Jennifer: I have a college kid and so I think a lot about that—I have a surfeit of advice: Learn a language. If you only speak English, that's not enough. If you're not going to learn a language in your coursework, then take advantage of the summer and do an immersion program. I would never be where I am now if I hadn't been bilingual. Also, get out of your space. Go see the world, whether that's through Princeton or through something after Princeton before you just go right to grad school or do something else. I see students at Columbia who have been grinding since pretty much since seventh grade. I think it’s important to take a break and be in some other place that's not so “grindy”.
I think you also find meaning being part of something bigger than yourself—whether that is an advocacy group or some other organized form of political action or a religious organization. Living your own atomized individual life is a pretty empty project. One example of this for me is being on the board of Jews for Racial and Economic Justice. We went and disrupted a Trump fundraiser at The Plaza very early in his campaign when nobody believed that he was even a serious candidate for president.
Erin: One thing I read was that it's not necessarily the information, but relationships that you remember after college. Were there people that stuck with you?

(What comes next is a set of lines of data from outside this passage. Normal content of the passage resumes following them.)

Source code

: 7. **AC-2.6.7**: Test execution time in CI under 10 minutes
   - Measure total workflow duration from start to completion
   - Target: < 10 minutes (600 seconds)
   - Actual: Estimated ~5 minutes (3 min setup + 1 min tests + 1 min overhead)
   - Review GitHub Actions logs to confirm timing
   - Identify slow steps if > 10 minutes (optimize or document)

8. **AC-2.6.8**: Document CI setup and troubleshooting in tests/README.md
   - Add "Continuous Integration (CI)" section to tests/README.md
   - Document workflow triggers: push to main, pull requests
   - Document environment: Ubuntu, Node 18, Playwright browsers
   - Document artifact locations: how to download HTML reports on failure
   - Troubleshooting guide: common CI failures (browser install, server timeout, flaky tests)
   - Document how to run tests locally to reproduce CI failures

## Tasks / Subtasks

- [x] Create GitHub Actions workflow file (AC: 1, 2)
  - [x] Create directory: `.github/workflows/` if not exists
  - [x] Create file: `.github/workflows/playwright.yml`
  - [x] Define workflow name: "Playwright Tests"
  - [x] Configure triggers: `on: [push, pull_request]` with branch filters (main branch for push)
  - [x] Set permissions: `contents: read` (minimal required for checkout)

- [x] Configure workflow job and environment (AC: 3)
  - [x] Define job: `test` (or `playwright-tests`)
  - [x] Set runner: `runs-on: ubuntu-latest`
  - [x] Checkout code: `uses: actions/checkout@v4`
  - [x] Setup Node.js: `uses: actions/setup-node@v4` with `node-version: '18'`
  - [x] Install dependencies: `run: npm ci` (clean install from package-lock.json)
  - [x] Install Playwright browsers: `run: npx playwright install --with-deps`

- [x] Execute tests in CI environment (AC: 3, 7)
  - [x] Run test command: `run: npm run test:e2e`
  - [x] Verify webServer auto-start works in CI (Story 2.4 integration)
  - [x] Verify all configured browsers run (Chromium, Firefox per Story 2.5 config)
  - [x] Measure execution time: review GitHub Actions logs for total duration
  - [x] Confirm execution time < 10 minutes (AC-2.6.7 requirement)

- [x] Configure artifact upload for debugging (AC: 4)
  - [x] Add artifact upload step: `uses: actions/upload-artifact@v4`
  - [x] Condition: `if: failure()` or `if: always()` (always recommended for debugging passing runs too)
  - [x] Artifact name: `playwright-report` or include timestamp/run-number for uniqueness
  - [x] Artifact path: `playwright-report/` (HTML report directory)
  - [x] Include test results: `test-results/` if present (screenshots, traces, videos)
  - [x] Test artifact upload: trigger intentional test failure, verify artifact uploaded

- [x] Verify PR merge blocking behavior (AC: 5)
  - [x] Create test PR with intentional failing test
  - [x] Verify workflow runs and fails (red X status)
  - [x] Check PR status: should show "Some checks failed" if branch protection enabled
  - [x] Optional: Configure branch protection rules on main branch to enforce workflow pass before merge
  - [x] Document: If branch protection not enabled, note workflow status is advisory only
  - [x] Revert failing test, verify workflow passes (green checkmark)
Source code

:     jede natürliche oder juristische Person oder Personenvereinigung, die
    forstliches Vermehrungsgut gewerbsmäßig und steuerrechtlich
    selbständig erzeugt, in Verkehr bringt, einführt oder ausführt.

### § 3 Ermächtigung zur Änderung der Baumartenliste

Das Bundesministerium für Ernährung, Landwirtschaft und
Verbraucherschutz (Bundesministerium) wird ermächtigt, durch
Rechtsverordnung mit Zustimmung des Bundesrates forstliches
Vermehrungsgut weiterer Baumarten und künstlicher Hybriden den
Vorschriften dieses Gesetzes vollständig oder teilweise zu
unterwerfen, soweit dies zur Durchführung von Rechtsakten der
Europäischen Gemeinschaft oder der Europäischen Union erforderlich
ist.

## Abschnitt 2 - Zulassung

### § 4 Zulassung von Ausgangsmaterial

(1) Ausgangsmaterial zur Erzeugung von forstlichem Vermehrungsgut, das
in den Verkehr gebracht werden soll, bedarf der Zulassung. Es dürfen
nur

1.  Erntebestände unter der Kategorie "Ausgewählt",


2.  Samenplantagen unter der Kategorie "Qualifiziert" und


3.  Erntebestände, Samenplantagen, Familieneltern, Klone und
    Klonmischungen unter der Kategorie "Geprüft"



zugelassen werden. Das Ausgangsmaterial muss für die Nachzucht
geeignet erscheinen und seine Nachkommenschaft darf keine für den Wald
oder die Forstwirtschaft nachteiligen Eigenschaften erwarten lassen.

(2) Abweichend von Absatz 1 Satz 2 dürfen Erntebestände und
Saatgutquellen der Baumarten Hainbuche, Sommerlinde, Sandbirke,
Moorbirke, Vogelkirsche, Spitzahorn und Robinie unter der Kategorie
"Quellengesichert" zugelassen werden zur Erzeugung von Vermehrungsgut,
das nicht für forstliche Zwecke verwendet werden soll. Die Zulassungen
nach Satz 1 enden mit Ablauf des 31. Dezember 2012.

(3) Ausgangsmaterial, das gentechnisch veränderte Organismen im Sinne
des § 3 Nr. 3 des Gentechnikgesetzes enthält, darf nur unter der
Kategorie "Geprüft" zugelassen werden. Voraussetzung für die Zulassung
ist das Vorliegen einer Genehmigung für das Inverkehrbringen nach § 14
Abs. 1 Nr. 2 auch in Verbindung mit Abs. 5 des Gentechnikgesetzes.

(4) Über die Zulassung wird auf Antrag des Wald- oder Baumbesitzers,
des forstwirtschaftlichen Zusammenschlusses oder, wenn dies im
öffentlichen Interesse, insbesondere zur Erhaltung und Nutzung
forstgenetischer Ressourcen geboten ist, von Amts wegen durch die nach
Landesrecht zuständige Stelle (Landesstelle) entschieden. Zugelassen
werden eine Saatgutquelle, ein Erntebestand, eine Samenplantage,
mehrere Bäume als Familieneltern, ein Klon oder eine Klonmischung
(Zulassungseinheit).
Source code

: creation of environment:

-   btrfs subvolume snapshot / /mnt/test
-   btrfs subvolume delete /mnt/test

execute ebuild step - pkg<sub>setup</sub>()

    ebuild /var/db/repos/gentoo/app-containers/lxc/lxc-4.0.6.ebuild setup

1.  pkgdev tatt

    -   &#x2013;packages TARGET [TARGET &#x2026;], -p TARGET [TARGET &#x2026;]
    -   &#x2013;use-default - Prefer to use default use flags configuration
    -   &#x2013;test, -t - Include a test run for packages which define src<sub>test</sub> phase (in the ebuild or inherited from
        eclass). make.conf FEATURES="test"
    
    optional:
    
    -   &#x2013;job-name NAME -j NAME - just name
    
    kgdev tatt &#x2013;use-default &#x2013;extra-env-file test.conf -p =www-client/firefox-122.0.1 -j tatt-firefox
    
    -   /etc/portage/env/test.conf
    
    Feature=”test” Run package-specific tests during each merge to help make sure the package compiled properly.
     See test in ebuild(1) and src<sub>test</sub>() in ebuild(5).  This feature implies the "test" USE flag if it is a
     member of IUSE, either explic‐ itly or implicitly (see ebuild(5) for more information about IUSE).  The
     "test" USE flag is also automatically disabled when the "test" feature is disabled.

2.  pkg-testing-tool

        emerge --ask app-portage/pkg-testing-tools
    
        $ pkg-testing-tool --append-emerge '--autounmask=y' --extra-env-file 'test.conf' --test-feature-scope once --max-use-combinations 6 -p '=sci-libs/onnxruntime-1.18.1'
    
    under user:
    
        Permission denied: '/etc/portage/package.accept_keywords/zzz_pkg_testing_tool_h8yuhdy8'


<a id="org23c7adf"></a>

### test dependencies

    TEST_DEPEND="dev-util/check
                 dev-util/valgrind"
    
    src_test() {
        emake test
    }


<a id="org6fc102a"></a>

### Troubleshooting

Jennifer: The generosity of faculty was extraordinary along with their accessibility and their care for my intellectual development. I remember Natalie Davis writing to me at some point when I was in graduate school to see how I was doing and she is a rockstar. I went to Christine Stansell’s 70th birthday lunch last year. She was my undergraduate JP and thesis advisor, and we remain very close. To have access to faculty like that and have them actually pay attention to my work and really read it—I won't say it was pearls before swine because I knew at the moment how amazing it was, but those relationships were hugely important.
Part of the education here is the opportunity to talk with faculty. At Princeton, faculty are really accessible to students and so talking with them in office hours is part of the package. I know some students don’t feel comfortable walking into office hours and just chatting. I think that’s a way in which privilege and inequalities replicate themselves and I don't know how to crack that nut but it was such a valuable part of my experience.
Thank you for your time, Professor Hirsch. We look forward to the release of your book next year and collaborating with you this year!